A Letter From Barbaro

Well, I’m dead. You happy now, motherfucker? I’m sure you thought I went somewhere else, but I hate to break it to you, chappy… I’m in horse heaven. I’m eating oats soaked in Cristal and getting my giant horse balls licked by a 20-year-old Anne Bancroft every night. Live with that, cocksucker.

So yeah, they’ve got internet access up here in heaven, and I saw the bullshit you wrote about me. I break my leg, and I’m on my deathbed, and you do is make glue jokes? Ha Ha Ha. Real funny, assface. I’ve already asked God and if he said if you get to heaven (he seemed to doubt it), he’d look the other way while me and all seven of original Budweiser Clydesdales rape your virgin asshole. We’ll see who’s laughing then.

You will die. And the cause of death will officially be listed as “massive horsecock trauma.” I’m going to chisel that into your tombstone myself. I hate you. I hate you with a burning passion, and I hope that your eyeballs get ripped out by a goddamn HIV-positive sea donkey who then sews your nipples together and jams a palm tree UP YOUR FUCKING — ah, hahahahahaha… I couldn’t keep a straight face. I’m just playin’, man! We cool.

Seriously, I’m with you, brother. They should’ve killed my ass months ago. You know how much pain I’ve been in? And I’m not just talking about physical pain, although, that has been extreme… I can’t even take a shit without bursting into tears. But I’m talking about emotional pain. You wouldn’t believe the crazy bitches I’ve had to put up with.

For the last two months, the worst part about being a horse was not the fact that at the age of 3, they put a 110-lb. homo on your back and make you run under crippling conditions … no, for the last two months, the worst part about being a horse was being physically incapable of saying the words “FUCK YOU, YOU CRAZY OLD HAG.”

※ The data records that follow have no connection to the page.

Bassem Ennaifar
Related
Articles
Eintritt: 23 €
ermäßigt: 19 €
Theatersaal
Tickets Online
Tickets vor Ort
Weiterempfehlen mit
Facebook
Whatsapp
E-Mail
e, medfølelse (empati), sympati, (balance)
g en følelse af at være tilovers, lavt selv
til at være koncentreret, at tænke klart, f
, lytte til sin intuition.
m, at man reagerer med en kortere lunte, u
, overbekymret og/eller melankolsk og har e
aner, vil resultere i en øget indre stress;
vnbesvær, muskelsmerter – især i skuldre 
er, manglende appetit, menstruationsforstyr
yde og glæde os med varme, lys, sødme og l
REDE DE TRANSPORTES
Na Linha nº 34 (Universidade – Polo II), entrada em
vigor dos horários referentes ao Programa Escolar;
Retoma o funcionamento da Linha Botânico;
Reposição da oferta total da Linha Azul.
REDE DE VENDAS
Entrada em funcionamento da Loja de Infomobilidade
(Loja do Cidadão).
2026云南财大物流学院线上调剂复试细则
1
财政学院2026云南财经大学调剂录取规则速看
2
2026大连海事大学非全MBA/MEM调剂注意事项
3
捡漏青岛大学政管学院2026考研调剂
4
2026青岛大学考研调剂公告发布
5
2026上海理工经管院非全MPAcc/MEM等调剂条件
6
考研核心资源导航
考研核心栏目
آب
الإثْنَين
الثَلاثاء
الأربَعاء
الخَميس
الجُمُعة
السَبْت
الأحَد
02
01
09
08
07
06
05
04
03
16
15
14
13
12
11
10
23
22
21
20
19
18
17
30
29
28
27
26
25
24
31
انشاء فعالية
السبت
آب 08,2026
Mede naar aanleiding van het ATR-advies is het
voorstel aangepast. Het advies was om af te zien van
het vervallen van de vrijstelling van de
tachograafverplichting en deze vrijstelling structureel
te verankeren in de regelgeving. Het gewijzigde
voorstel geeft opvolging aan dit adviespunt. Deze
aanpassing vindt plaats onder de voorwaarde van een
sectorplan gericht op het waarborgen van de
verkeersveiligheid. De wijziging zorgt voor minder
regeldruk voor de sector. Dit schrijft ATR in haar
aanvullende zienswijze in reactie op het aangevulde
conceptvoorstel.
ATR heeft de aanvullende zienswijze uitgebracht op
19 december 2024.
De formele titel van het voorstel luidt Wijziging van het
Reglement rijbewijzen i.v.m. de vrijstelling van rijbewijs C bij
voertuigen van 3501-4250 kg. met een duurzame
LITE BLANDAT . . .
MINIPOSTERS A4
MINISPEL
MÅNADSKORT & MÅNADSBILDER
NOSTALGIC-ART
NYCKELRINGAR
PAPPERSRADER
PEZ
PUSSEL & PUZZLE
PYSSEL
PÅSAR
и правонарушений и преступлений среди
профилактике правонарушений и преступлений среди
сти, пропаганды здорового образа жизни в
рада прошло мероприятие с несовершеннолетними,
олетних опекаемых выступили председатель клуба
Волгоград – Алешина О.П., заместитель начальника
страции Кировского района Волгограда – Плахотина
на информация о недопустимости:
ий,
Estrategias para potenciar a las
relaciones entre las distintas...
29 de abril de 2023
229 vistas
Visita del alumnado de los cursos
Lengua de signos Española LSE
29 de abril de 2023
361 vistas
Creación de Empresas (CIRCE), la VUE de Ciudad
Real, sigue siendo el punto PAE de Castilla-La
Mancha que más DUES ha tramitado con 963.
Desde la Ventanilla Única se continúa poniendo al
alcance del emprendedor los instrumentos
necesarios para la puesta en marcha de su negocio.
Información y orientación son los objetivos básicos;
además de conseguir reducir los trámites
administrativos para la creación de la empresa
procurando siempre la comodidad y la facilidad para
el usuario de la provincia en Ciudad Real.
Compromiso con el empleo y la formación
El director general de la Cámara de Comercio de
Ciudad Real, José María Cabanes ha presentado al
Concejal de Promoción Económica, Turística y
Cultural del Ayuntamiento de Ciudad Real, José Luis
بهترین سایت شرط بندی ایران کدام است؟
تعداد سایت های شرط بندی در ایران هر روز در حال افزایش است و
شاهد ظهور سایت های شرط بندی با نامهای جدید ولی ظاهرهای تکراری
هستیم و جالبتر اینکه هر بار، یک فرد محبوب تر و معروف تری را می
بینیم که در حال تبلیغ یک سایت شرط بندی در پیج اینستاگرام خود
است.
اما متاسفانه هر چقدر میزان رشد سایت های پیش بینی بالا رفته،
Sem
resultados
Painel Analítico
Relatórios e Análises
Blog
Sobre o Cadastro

Christ, I couldn’t take it anymore. They’d read me these poems from these old cunts about how I’m their shining star, how they love me so much, how I’m an inspiration… fuckin’ A, lady, stop watching Oprah for ten goddamn minutes of your life. This is not a touching story… I’m an abused fucking horse who’s being kept alive against his will. If that makes you feel all warm and fuzzy inside, then do me a favor… sew your vagina shut so you can’t reproduce, and then go drink a bottle of Clorox. Whore.

And you know why I went through all this pain? They wanted my jizz. Hey, story of my life (nudge). You know what I’m talking about, MJD. And they thought they got some, but they didn’t … they gave me a bucket to shoot it in, but when they weren’t looking, I filled it with horse shampoo. If they try to shove that into some poor woman’s horse hoo-hoo-dilly, all it’s going to do is is volume to her bush and make her crotch smell like lavender and chamomile… which I guess isn’t the worst thing in the world, either.

They really should have killed me a long time ago. And listen, I know all you guys have kind of hated me, because of the neverending “news” stories about every time they clipped one of my toenails… but come on, you can’t pin that on me. Believe me, if I was chillin’ at the crib, and this happened to Bernardini, and I had to endure all that bullshit on TV … believe me, I’d hate him as much as you would. I’d start a blog, and I’d call it bernardinitakesituptheass.blogspot.com. He really does take it up the ass, by the way.

By the way, while we’re on the subject of websites, can you do me a favor and drop a line to the gang at bloodhorse.com, and let them know that they might want to reconfuckingsider this? Thanks.

So come on, cut me some slack. It wasn’t me that did anything to anyone… I’m a victim here. I just happened to be blessed with the ability to run like the fucking wind. It’s not my fault. What was I going to do, tell them, “No, I can’t run?” Well, number one, I’m a horse, and I can’t talk. And number two, you know how much trim I got from being a superstar race horse? Let me put it to you this way … Secretariat has two daughters, and they’re both screamers.

So listen, all that stuff about raping you… don’t sweat that, I was just playing. I told you, we’re boys. In fact, when you get up here, not only will I not rape you, but I’m going to have God surgically replace your penis with an exact replica of my penis… that way, it’ll be a good inch-and-a-half longer than it is right now.